Ceftolozane-tazobactam (in combination with metronidazole) was compared to meropenem for the treatment of complicated intra-abdominal infections in phase 2 [58] and phase 3 [59] trials that included 4 and 50 people, respectively, with ESBL-producing Enterobacteriaceae. Although the limited number of ESBLs precluded a robust analysis, this compound performed similarly against ESBL-producing and non-ESBL producing isolates.

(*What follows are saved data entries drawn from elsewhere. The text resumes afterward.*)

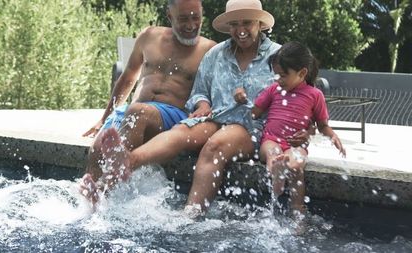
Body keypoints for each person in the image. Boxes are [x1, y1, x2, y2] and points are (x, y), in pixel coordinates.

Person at [94, 0, 307, 216]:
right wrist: (202, 103)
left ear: (260, 24)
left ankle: (191, 213)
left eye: (247, 23)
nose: (240, 30)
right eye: (234, 24)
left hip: (252, 125)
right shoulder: (217, 54)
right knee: (180, 131)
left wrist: (301, 129)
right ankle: (122, 167)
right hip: (215, 118)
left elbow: (301, 94)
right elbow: (199, 91)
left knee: (215, 144)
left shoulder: (279, 56)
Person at [80, 0, 216, 196]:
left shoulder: (209, 49)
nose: (191, 25)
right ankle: (91, 199)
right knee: (98, 145)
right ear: (170, 16)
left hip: (172, 116)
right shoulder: (149, 36)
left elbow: (214, 91)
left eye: (196, 18)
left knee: (138, 111)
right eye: (184, 18)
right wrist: (104, 118)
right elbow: (128, 77)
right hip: (133, 112)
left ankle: (107, 186)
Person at [246, 41, 346, 217]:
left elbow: (322, 125)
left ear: (302, 73)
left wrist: (333, 136)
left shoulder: (315, 95)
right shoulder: (273, 90)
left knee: (296, 165)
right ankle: (277, 172)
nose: (278, 79)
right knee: (273, 151)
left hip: (296, 146)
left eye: (283, 75)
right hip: (271, 139)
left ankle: (297, 211)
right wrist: (243, 99)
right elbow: (255, 113)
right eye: (276, 75)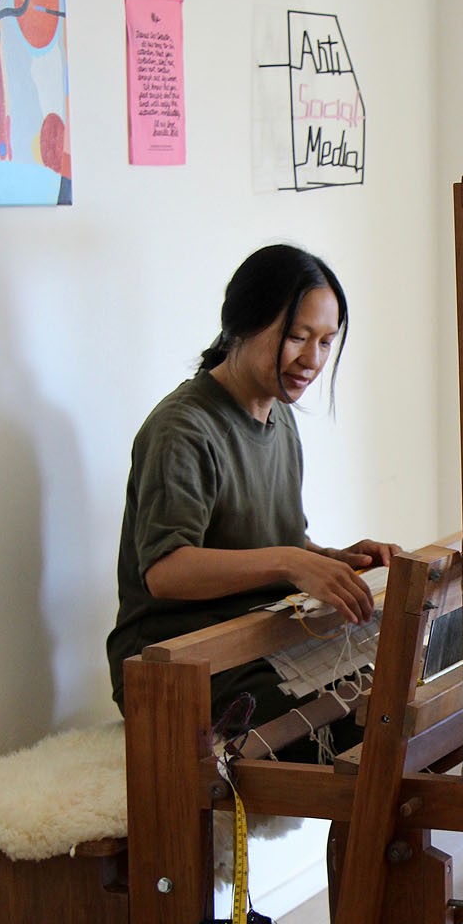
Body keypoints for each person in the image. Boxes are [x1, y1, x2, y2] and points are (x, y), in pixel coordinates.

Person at [107, 243, 399, 747]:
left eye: (327, 341)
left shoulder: (279, 415)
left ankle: (374, 826)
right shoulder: (182, 429)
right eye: (296, 336)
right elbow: (165, 570)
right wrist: (290, 562)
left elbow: (263, 539)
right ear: (240, 324)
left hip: (258, 641)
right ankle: (368, 825)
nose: (313, 360)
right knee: (362, 725)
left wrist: (331, 561)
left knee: (403, 681)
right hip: (176, 666)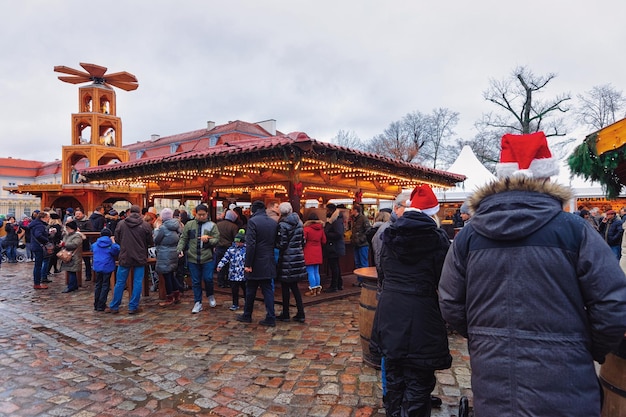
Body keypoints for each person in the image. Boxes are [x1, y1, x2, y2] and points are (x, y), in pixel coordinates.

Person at [439, 132, 626, 417]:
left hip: (493, 380)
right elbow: (612, 304)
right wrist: (586, 347)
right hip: (567, 384)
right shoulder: (575, 230)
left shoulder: (469, 236)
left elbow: (450, 302)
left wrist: (482, 335)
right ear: (547, 179)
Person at [370, 184, 452, 417]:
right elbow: (444, 280)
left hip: (390, 308)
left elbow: (382, 272)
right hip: (422, 311)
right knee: (419, 377)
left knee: (394, 373)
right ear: (432, 214)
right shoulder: (437, 239)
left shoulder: (388, 235)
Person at [236, 200, 278, 327]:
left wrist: (248, 264)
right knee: (268, 290)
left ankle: (247, 314)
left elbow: (251, 245)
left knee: (251, 289)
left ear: (253, 210)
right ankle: (271, 316)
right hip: (268, 259)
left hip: (255, 261)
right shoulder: (273, 222)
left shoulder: (253, 222)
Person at [107, 205, 154, 314]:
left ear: (129, 213)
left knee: (120, 282)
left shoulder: (121, 224)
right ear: (140, 213)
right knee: (138, 282)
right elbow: (150, 242)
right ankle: (133, 306)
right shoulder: (145, 225)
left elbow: (117, 239)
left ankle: (114, 306)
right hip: (140, 256)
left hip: (125, 256)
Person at [176, 204, 220, 314]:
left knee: (208, 278)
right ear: (196, 214)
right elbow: (184, 238)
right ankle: (198, 302)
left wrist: (208, 241)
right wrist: (180, 249)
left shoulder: (212, 225)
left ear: (207, 214)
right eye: (199, 214)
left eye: (203, 215)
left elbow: (217, 239)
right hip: (193, 257)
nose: (201, 217)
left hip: (207, 257)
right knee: (195, 281)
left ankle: (210, 294)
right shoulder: (189, 225)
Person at [275, 202, 307, 323]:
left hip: (287, 258)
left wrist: (275, 244)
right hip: (298, 257)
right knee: (294, 287)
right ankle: (300, 312)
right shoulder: (299, 223)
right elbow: (303, 241)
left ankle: (286, 313)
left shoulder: (283, 225)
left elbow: (282, 243)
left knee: (285, 287)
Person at [154, 208, 182, 307]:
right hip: (174, 252)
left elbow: (156, 240)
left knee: (167, 276)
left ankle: (169, 297)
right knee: (171, 274)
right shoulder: (176, 226)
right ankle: (176, 294)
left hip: (164, 253)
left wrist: (156, 230)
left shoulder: (163, 228)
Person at [216, 229, 247, 311]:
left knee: (246, 289)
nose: (237, 243)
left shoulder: (246, 249)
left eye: (239, 242)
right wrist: (220, 265)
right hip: (233, 273)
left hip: (243, 274)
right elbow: (225, 258)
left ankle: (248, 303)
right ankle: (235, 304)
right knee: (234, 291)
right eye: (236, 242)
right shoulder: (231, 249)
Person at [92, 228, 120, 311]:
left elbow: (92, 249)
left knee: (98, 285)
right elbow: (117, 250)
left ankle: (96, 304)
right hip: (107, 266)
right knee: (105, 285)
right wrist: (114, 242)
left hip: (97, 266)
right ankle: (101, 304)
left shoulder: (95, 244)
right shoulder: (111, 245)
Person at [323, 203, 346, 293]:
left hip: (334, 247)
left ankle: (334, 286)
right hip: (334, 246)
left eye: (327, 210)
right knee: (335, 266)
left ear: (331, 210)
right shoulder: (334, 219)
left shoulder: (336, 220)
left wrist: (326, 234)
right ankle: (339, 284)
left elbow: (338, 233)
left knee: (334, 267)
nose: (326, 212)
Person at [303, 212, 326, 296]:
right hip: (318, 251)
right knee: (316, 271)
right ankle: (317, 289)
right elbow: (324, 241)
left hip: (309, 251)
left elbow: (303, 240)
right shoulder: (321, 229)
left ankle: (313, 290)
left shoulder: (306, 229)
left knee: (310, 271)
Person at [215, 209, 240, 288]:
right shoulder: (234, 227)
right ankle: (228, 281)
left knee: (220, 265)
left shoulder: (218, 225)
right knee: (229, 266)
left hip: (219, 247)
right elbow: (236, 239)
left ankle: (220, 281)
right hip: (229, 248)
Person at [59, 220, 84, 293]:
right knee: (70, 271)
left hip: (73, 256)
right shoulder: (67, 235)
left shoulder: (77, 236)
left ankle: (71, 286)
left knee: (72, 271)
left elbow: (75, 244)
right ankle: (74, 285)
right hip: (68, 255)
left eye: (68, 228)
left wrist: (64, 244)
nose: (67, 229)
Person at [29, 211, 51, 290]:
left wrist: (48, 234)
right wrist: (46, 241)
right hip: (39, 247)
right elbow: (38, 235)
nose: (49, 219)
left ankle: (37, 282)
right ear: (43, 218)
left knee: (37, 265)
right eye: (48, 217)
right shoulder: (40, 225)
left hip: (35, 246)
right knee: (38, 266)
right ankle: (37, 283)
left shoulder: (35, 224)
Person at [350, 204, 371, 285]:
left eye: (352, 210)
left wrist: (360, 239)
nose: (351, 211)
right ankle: (360, 280)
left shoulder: (363, 219)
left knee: (363, 263)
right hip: (356, 244)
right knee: (358, 263)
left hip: (363, 245)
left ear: (356, 210)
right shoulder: (355, 219)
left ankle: (364, 281)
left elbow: (368, 231)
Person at [73, 209, 93, 281]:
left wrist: (80, 231)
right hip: (75, 243)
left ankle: (88, 275)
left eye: (79, 214)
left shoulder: (87, 222)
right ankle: (74, 277)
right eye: (76, 214)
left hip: (85, 243)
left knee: (86, 260)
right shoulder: (73, 222)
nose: (77, 215)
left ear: (82, 214)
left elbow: (90, 230)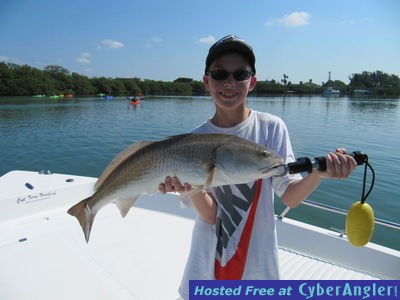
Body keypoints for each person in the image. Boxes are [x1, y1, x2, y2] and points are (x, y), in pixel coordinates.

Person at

Ceftazidime-avibactam is usually more active in vitro against ESBL producers than ceftolozane-tazobactam. The MIC50/MIC 90 of this agent for ESBL-producing E. coli and K. pneumoniae are 0.12/0.25 µg/mL and 0.5/1 µg/mL, respectively [60]. Similar to ceftolozane-tazobactam, phase 2 [61] and phase 3 studies [62] compared ceftazidime-avibactam (plus metronidazole) vs meropenem for intra-abdominal infections, but did not specifically compare outcomes of ESBL-confirmed pathogens. Data from a phase 3 study comparing ceftazidime-avibactam and doripenem in UTIs showed similar microbiological response for ceftazidime-resistant Enterobacteriaceae, most of which were ESBL producers [63]. Although evidence thus far suggests a potential role for these new cephalosporin/β-lactamase inhibitor antibiotics against ESBL-producing organisms, clinical data remain limited. Additionally, the significant expense of utilizing these new cephalosporin/β-lactamase inhibitor agents is a limiting factor when alternative, less costly options are available.
CONCLUSIONS
Utilizing noncarbapenem β-lactams for the treatment of ESBL-producing organisms is an effective strategy to reduce carbapenem utilization and the associated downstream effects of carbapenem overuse. Available data suggest that cephamycins, cefepime, and βL-βLIs are potential alternatives for frequently encountered ESBL clinical scenarios such as patients with mild to moderate “low-inoculum” infections, with the most robust data available for βL-βLIs. On the other hand, carbapenems are still preferred, at least initially, for critically ill patients, infections with a high bacterial load, or elevated β-lactam MICs until more definitive data become available.
Notes
Financial support. This work was supported by the National Institutes of Health (award number 1K23AI127935) and an inhealth Pilot Project Discovery Program, both awarded to P. D. T.
Potential conflicts of interest. Both authors: No potential conflicts. Both authors have submitted the ICMJE Form for Disclosure of Potential Conflicts of Interest. Conflicts that the editors consider relevant to the content of the manuscript have been disclosed.